The strength of this concept is what anchors his theodicy - his starting place in explaining the problem of evil. Since, he argues, the evil in the world around us does not accord with a God who, as Jesus Christ, rebuked sickness (and the wind and waves - Mk 4.39) and battled Satan (e.g Mk 3.23, Lk 13.16) it cannot be God's will. Evil is the result of wills other than God's. This fits with the NT's teaching that Satan is the archon (ruler) of the world (Jn 12.31, 16.11), the "god of this age" (2 Cor 4.4) and the "ruler of the kingdom of the air" (Eph 2.2), who has the whole world under his control (1 Jn 5.19).

Further explanation I will leave to Boyd as he is much more articulate than I! 'God at War' is the first book in a Trilogy, of which the second is 'Satan and the Problem of Evil' (onto which I shall move) and the last is as yet un-published. I would highly recommend his January 2005 sermon 'Being the Kingdom in a Groaning Creation' - given in the aftermath of the Boxing Day tsunami - as a summary of some of these ideas.
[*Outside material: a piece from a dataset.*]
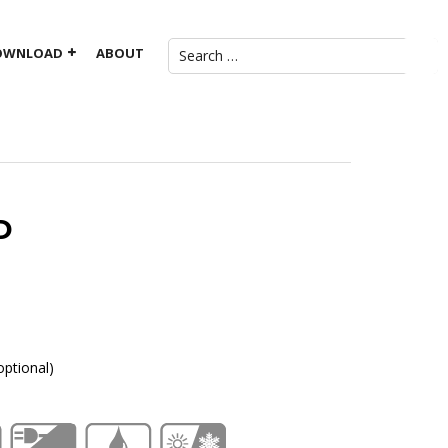
OWNLOAD
ABOUT
D
ptional)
'God at War' concludes with a declaration of hope:

"The hope that the New Testament offers is not the hope that God has a higher, all-encompassing plan that secretly governs every event, including the evil intentions of malicious angelic and human beings, and that somehow renders these evil wills 'good' at a higher level. To my way of thinking, at least, that supposition generates a truly hopeless position... If justice is, on some secret transcendental plane, already being served, what do we have to look forward to? If God is already vindicated because 'the big picture' justies [a victim]'s torment 'for the good of the whole', then we really have no reason to hope that things will fare better for [a victim] or ourselves in the world to come.

"In direct contrast to all this, the ultimate hope that the New Testament offers is eschatological. As sure as the Lord came the first time to defeat his cosmic enemy and our oppressor in principle, just as certainly he shall return again to defeat him in fact. Because sickness, disease, war, death, sorrow and tears are not God's will, and because God is ultimately sovereign, we can have a confident assurance that someday, when his foes are ultimately vanquished, God will end all sorrow, and will wipe away every tear from our eyes (Rev 20:4). Precisely because our present suffering is not God's will - however much he can now use it for our ultimate good - we can have an assurance that it shall not always be this way."

As Boyd likes to say, "we live in a Good Friday world, but Easter Sunday is coming!"